» Aim of the task:
Read the records below and copy each line that contains "Airborne".

+ + + +

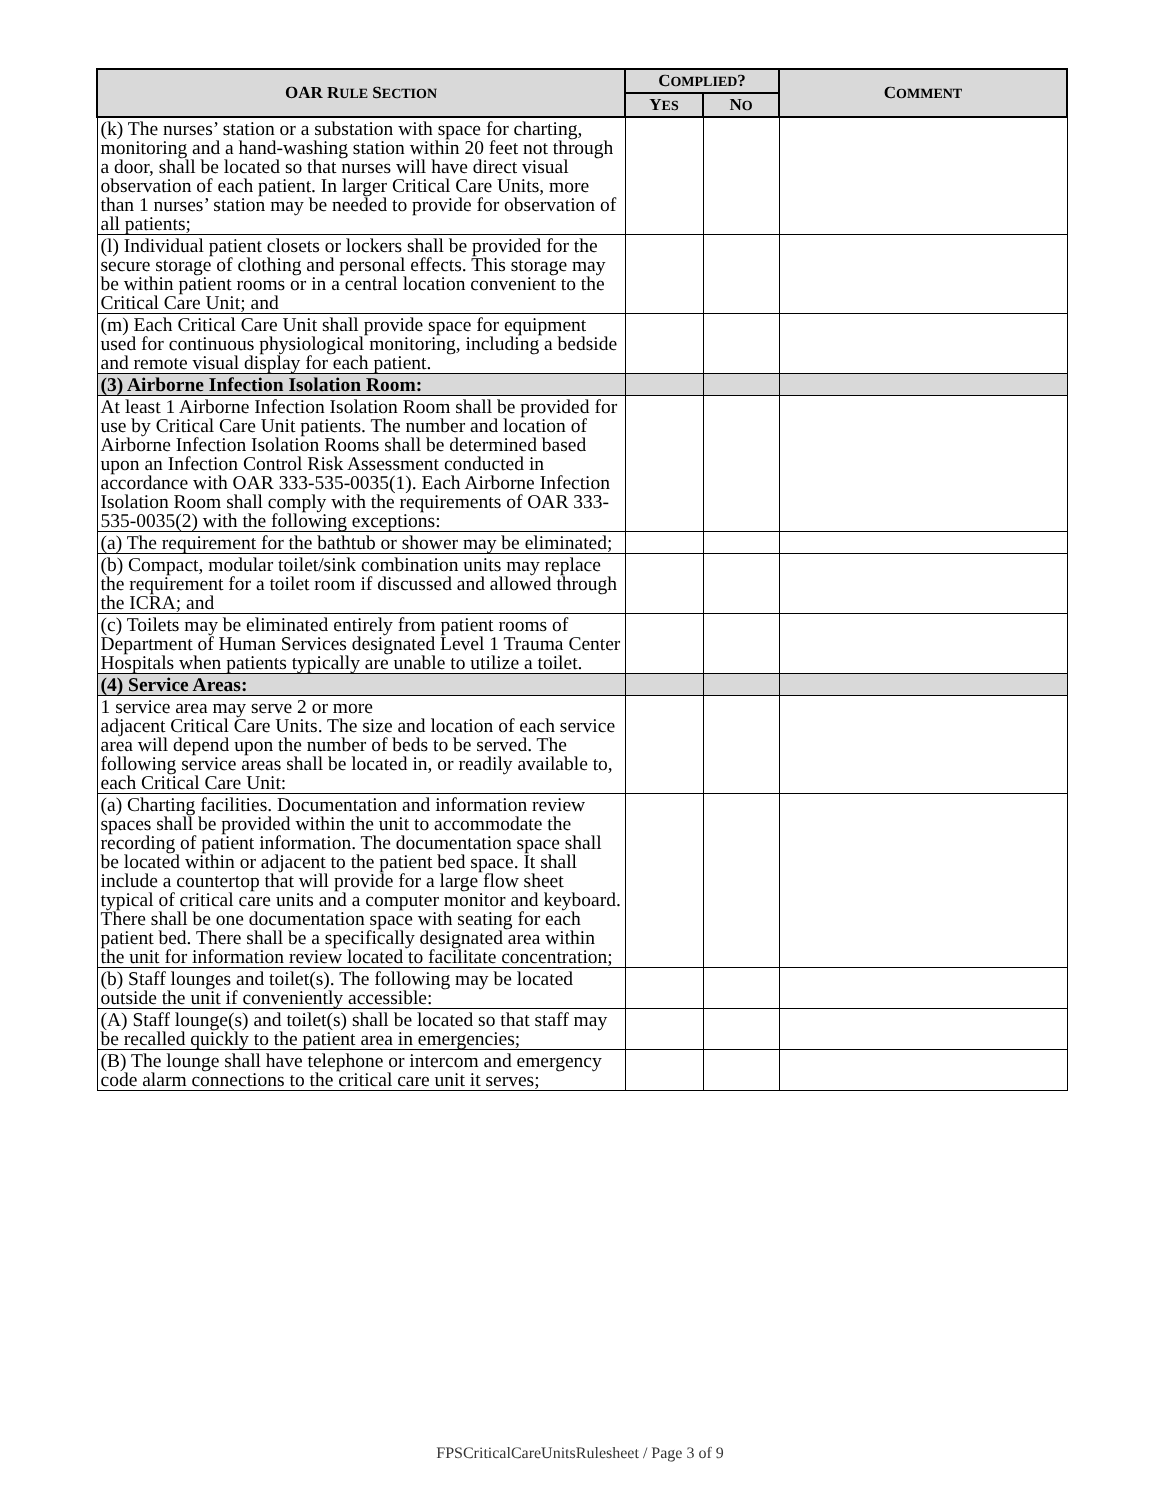| OAR R ULE S ECTION | C OMPLIED ? | | C OMMENT |
| --- | --- | --- | --- |
| | Y ES | N O | |
| (k) The nurses’ station or a substation with space for charting, monitoring and a hand-washing station within 20 feet not through a door, shall be located so that nurses will have direct visual observation of each patient. In larger Critical Care Units, more than 1 nurses’ station may be needed to provide for observation of all patients; | | | |
| (l) Individual patient closets or lockers shall be provided for the secure storage of clothing and personal effects. This storage may be within patient rooms or in a central location convenient to the Critical Care Unit; and | | | |
| (m) Each Critical Care Unit shall provide space for equipment used for continuous physiological monitoring, including a bedside and remote visual display for each patient. | | | |
| (3) Airborne Infection Isolation Room: | | | |
| At least 1 Airborne Infection Isolation Room shall be provided for use by Critical Care Unit patients. The number and location of Airborne Infection Isolation Rooms shall be determined based upon an Infection Control Risk Assessment conducted in accordance with OAR 333-535-0035(1). Each Airborne Infection Isolation Room shall comply with the requirements of OAR 333-535-0035(2) with the following exceptions: | | | |
| (a) The requirement for the bathtub or shower may be eliminated; | | | |
| (b) Compact, modular toilet/sink combination units may replace the requirement for a toilet room if discussed and allowed through the ICRA; and | | | |
| (c) Toilets may be eliminated entirely from patient rooms of Department of Human Services designated Level 1 Trauma Center Hospitals when patients typically are unable to utilize a toilet. | | | |
| (4) Service Areas: | | | |
| 1 service area may serve 2 or more adjacent Critical Care Units. The size and location of each service area will depend upon the number of beds to be served. The following service areas shall be located in, or readily available to, each Critical Care Unit: | | | |
| (a) Charting facilities. Documentation and information review spaces shall be provided within the unit to accommodate the recording of patient information. The documentation space shall be located within or adjacent to the patient bed space. It shall include a countertop that will provide for a large flow sheet typical of critical care units and a computer monitor and keyboard. There shall be one documentation space with seating for each patient bed. There shall be a specifically designated area within the unit for information review located to facilitate concentration; | | | |
| (b) Staff lounges and toilet(s). The following may be located outside the unit if conveniently accessible: | | | |
| (A) Staff lounge(s) and toilet(s) shall be located so that staff may be recalled quickly to the patient area in emergencies; | | | |
| (B) The lounge shall have telephone or intercom and emergency code alarm connections to the critical care unit it serves; | | | |
FPSCriticalCareUnitsRulesheet / Page 3 of 9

+ + + +

» The answer:
| (3) Airborne Infection Isolation Room: | | | |
| At least 1 Airborne Infection Isolation Room shall be provided for use by Critical Care Unit patients. The number and location of Airborne Infection Isolation Rooms shall be determined based upon an Infection Control Risk Assessment conducted in accordance with OAR 333-535-0035(1). Each Airborne Infection Isolation Room shall comply with the requirements of OAR 333-535-0035(2) with the following exceptions: | | | |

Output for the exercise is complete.